星仲間より無料のかぶり取りソフト『GraXpert』が結構使えると聞き、早速検証してみました。
 
Windows版の他、MacOS、Linux版もあります。Mac版があるのはありがたいです。
早速Mac版をインストールしてみました。

スクリーンショット 2022-09-09 21.40.03

起動したところ。
画面左側にボタンがありますが、上から順番にボタンを押していくだけです。

1)Crop on/off (CROP)
2)LOAD IMAGE (画像を開く)
3)Stretch Options(画像強調)4段階調整できます。出力結果には反映されません。
4)Create Grid (自動サンプルグリッド打点) その上のバーは、一列に何個グリッドを打つのか、下の
     バーはどのくらいの許容量でグリッドを打つのかを調整します。
5) Interpolation method (補完方法) 3種類あり。今回は一番下のKringingが良かったです。
6)Create Background(処理実行)
7)   Saving 保存 

処理結果は上の中央にあるタブで、Original、Processed、BackGroundに切り替えることが出来ます。

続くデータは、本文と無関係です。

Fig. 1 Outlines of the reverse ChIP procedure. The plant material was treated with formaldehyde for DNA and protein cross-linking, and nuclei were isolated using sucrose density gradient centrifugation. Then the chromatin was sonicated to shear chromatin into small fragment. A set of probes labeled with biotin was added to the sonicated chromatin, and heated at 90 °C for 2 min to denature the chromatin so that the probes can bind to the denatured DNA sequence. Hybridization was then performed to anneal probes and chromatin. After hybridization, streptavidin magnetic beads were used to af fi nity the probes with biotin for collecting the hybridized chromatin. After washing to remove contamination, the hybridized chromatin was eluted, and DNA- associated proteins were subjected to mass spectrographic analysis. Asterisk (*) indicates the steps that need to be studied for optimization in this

スクリーンショット 2022-09-09 21.58.13

随分前のラブジョイ彗星の写真です。フラット処理していないのか、かなり周辺減光が目立ちます。
Stretch Optionsで少々強調を掛けています。
スクリーンショット 2022-09-10 7.17.08
最周辺部を少しクロップしました。

スクリーンショット 2022-09-09 21.58.29
グリッドは目一杯の25、トレランスは最初10で行いましたが、中央部の明るい部分を選択してくれなかったので4.0まで上げて、彗星の尾等がグリッドに掛からないよう移動しました。
GraXpertスライド.019
Interpolation methodを変えて処理した結果です。Krigingは他より倍位時間が掛かりました(約2分)が、最も良かったです。
スクリーンショット 2022-09-09 21.58.47
処理後のBackGroundです。よさげですね。

スクリーンショット 2022-09-09 21.58.58
Processedの画像です。かなり高精度に補正されています。


ラブジョイ200㎜F3 のコピー
補正前

ラブジョイ200㎜F3.2RGB_GraXpert2 のコピー

補正後


これはかなり使えますね。これで無償なのはありがたいです。
参考までにPixInsightのDBEによるカブリ補正と比較してみました。

スクリーンショット 2022-09-09 22.45.44

PixInsightのDBE画面。

_200_F3_2__DBE1 のコピー

PixInsightのDBE処理後。

GraXpert出処理した画像と比較してみました。
GraXpertスライド.018
PixInsightと遜色ありません。いいですね。


9/10追加
他の画像でも検証してみました。
123の2 4000
ε-130D+冷却6DMark2で撮影したクラゲ星雲付近です。
スクリーンショット 2022-09-09 11.48.02
強調掛けると輝度ムラ、色ムラが多いことが分かります。

Interpolation Methodを変えて処理してみました。
GraXpertスライド.018
このクラゲ星雲付近の画像は、上記の彗星で結果の良かったKrigingだとムラが多く出てしまいました。他の2つの方がまだ良かったです。Interpolation Methodを変えて試行錯誤するしかないのかもしれません。

ちなみにこの画像も各種補正方法と比較してみました。
GraXpertスライド.019
左上が原画です。右上がGraXpertのRBF。左下はPixInsightのDBE。そして右下はPsCCによるグラデーションマスク法による用手的なカブリ補正です。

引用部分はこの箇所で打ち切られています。